# Automatic seat belt won't retract.... Grrrr



## nubieh4x0r (Jun 11, 2005)

This morning I started up my 94 Sentra XE, and the automatic seat belt should retract and go over my body. However, when it was sliding toward me, the metal wire which pulls the belt came out. So, I turned my car off and it seemed as if the wire was stuck on something. I took off both the upper and the lower panels so that I could see the entire construction of the automatic seat belt system. There is a thing that's supposed to spin and bring the wire in, therefore, causing the seat belt to retract. Trying to understand the system better, I put my key in and turned it all the way without starting the car up. I did this several times, and I also noticed that a ticking noise was coming from a metal box right under my rear window (in my trunk) Wondering if there's a connection. Not really figuring anything out, I put panels back on, and now, the wire doesn't even make any noise at all when I open or close the door. Any help would be awesome, thanks.

- **Data provided**:
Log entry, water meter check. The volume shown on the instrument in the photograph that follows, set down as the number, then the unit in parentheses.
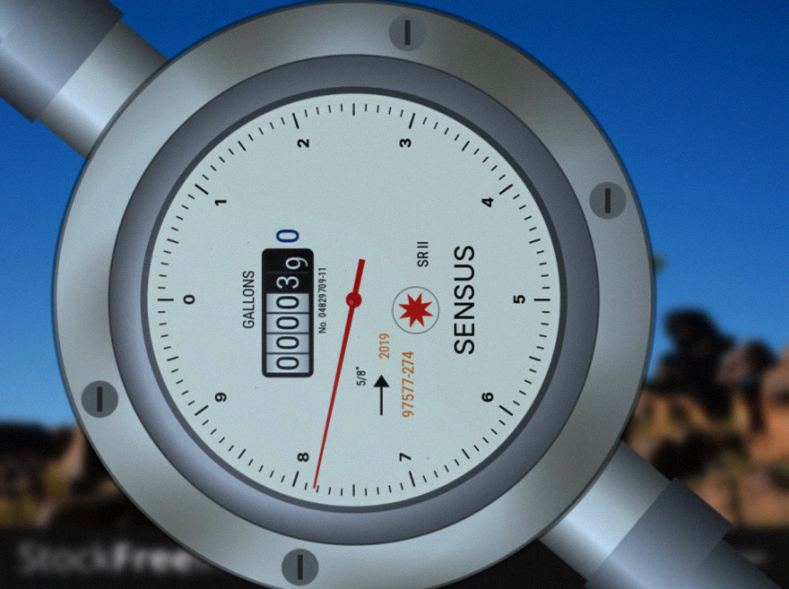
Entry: 387.8 (gal)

- **Task to carry out**: Carry the forum post about the Sentra's automatic seat belt forward, starting right after its last sentence. The listing comes from a different source than the forum post about the automatic seat belt.

- **Response to this exercise**:
----------



## BORNGEARHEAD (Apr 30, 2002)

Nissan vehicles have a lifetime warranty on seatbelts. Go to the Nissan dealer and make an appointment. It won't cost you a dime.


----------



## nubieh4x0r (Jun 11, 2005)

Any Nissan dealer?


----------



## smileyjuggalo (Aug 4, 2004)

yup, any. like he said-lifetime.


----------



## Ejz2000 (Jan 9, 2006)

*want to bet*



smileyjuggalo said:


> yup, any. like he said-lifetime.


went to nissan. and they won't fix it free. cost me $120.00 a side. going to have to call the company and se about that one,,, thanks for the info.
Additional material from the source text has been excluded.